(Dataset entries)
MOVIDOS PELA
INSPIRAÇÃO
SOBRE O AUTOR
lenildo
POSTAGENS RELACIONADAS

Directive.
Reproduce the entries exactly, dropping nothing.

Result of this task.
MOVIDOS PELA
INSPIRAÇÃO
SOBRE O AUTOR
lenildo
POSTAGENS RELACIONADAS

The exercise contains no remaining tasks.